Alas, we cannot be too optimistic about the status of the Russian language for the time being. Its environment is gradually shrinking and this process cannot be stopped without serious government efforts. This will entail considerable spending on language courses, manuals and other teaching materials, upgrading courses for teachers and many other things. China, for one, opens Confucius courses and study rooms all over the world – a new one every four days on average. Obviously, we can’t compete with China but the existence of the problem is acknowledged by all. Moreover, the experience of our cultural centers abroad shows that the demand for learning Russian is great, but our resources can’t keep up. It would be a big step forward if we were just able to give everyone who wants to learn Russian the opportunity to do so.
As for Russian language media and online resources, I think their role has been seriously underrated.

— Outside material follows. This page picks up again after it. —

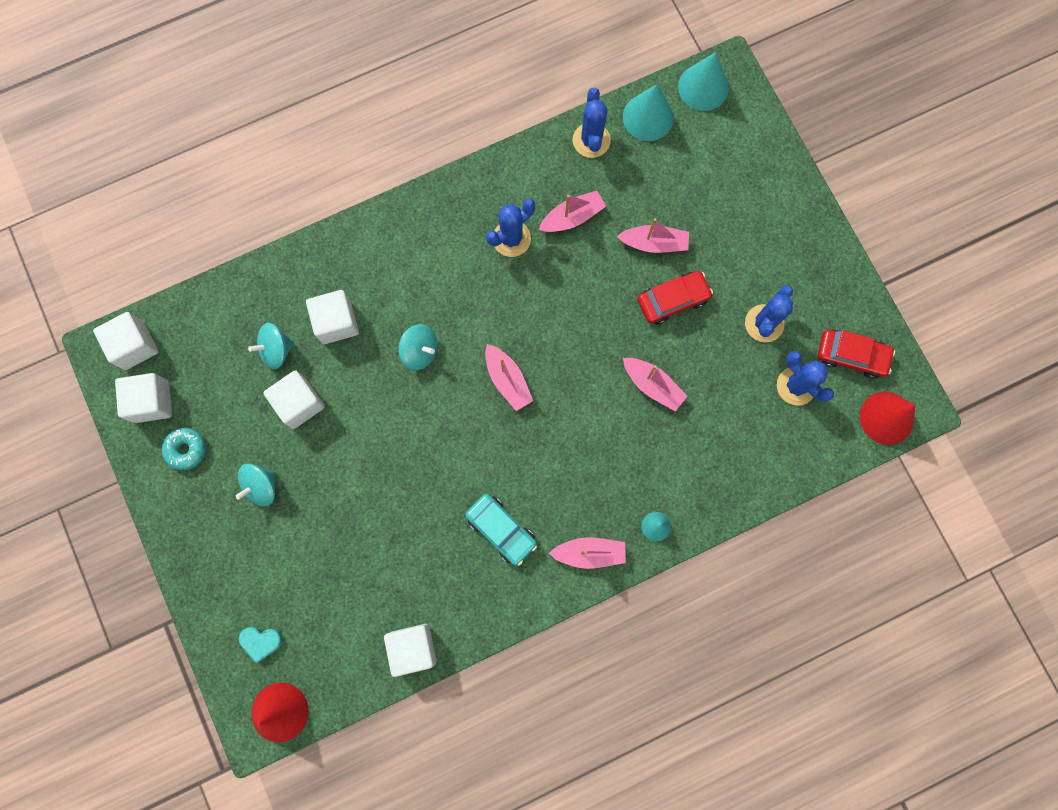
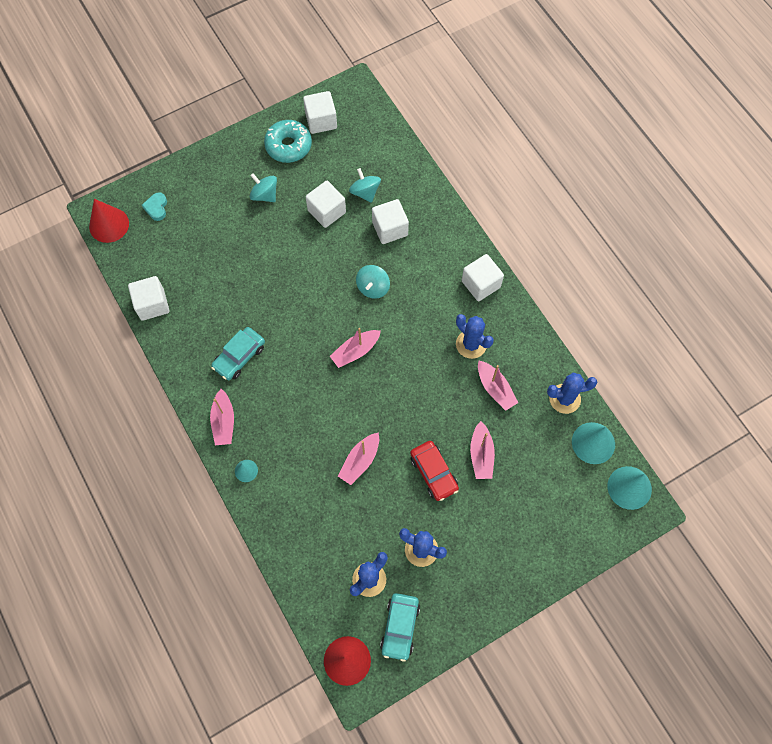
camera: 85 degrees right, 10 degrees down
(134, 346) = (360, 105): white cube -> white cube (481, 284)
(186, 449) = (288, 146): turquoise donut -> turquoise donut, size x1.57
(851, 355) = (400, 627): red car -> turquoise car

In school we used to be taught this certain quote by Lenin: "A newspaper is not only collective agitprop but also a collective organizer.” Actually, this phrase has certain logic for our compatriots abroad – it is media that brings people together and acts as a platform for communication and discussion, helping our compatriots abroad stay in touch with each other.

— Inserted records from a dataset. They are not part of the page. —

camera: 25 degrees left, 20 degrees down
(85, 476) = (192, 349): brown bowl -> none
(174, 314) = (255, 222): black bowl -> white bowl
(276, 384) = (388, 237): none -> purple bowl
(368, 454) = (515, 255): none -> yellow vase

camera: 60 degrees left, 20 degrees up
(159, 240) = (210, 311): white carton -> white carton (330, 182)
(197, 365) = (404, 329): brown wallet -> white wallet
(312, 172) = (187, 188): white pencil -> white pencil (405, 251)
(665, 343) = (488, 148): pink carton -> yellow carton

We have proposed establishing a special fund to support Russian language media abroad because their social and communicative role is fairly large, and many of them find it hard to survive in current market conditions without outside help. The Government Commission on Compatriots Living Abroad will discuss this initiative in the near future. We hope that this initiative will eventually receive organizational and material support from the national leadership.
Do you think that our compatriots abroad can help foster a friendly environment for Russia in the long term?

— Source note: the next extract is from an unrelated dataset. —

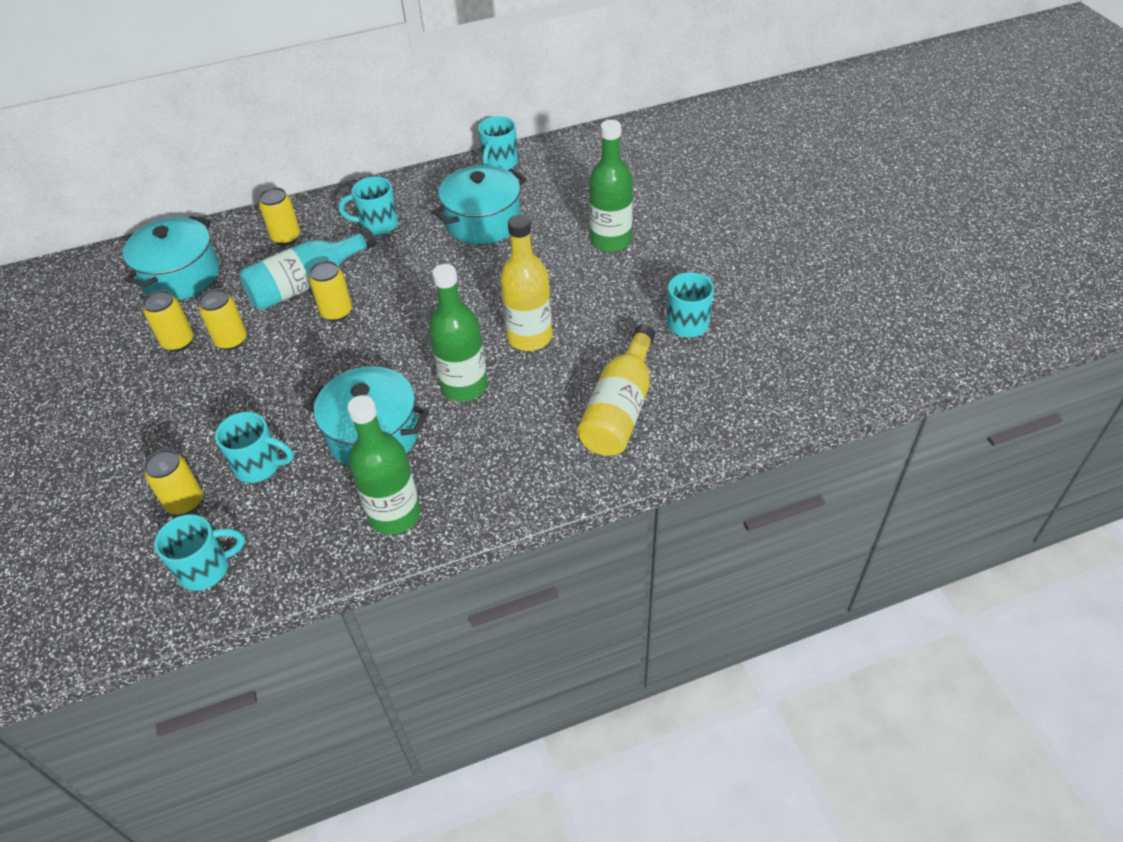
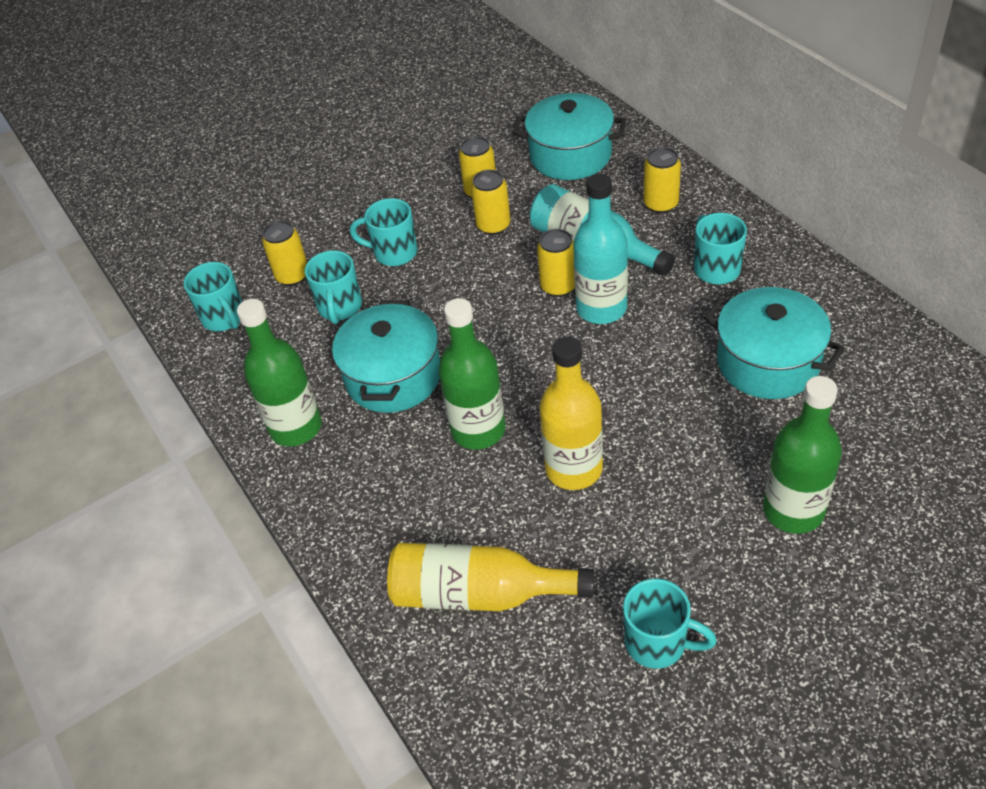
camera: 80 degrees right, 0 degrees up
(378, 292) = (601, 308): none -> turquoise bottle
(499, 164) = (899, 343): turquoise mug -> turquoise mug (394, 253)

This is why our work with compatriots is deeply important. They will be the direct beneficiaries of better relations between Russia and their country of residence. But again, their lives can differ greatly depending on where they live. In some countries Russians hold important positions in government, business and society and quite often they suggest ideas on how to use their influence for the benefit of bilateral relations. In fact, many are enthusiastic about this and are doing what they can to help.
But there are also millions who need our support and attention and do not yet belong to any influential organizations. There are also countries where our compatriots and their organizations are divided by disagreements that are often exploited by the local authorities and even security agencies, to divide and conquer, so to speak. As I have already said, the circumstances are different.
But this is exactly why we are now setting the goal of forming a global Russian world (we have even suggested calling it "Русский мiр” in the old spelling) that would unite not only compatriots but all Russophiles on a global scale just like all French speakers are united by the Francophone project. This project should be based not on political loyalty or ideology but on the cultural and linguistic self-identification of people who want to feel part of the great culture of Leo Tolstoy and Pyotr Tchaikovsky.
I don’t think this idea is utopian, but to become reality it needs the support not only of one federal agency or the state but the entire society. If we start implementing this idea with the entire Russian world, we will change attitudes not only to Russia as a country but also to ethnic Russians and Russia citizens. I think it’s worth the effort.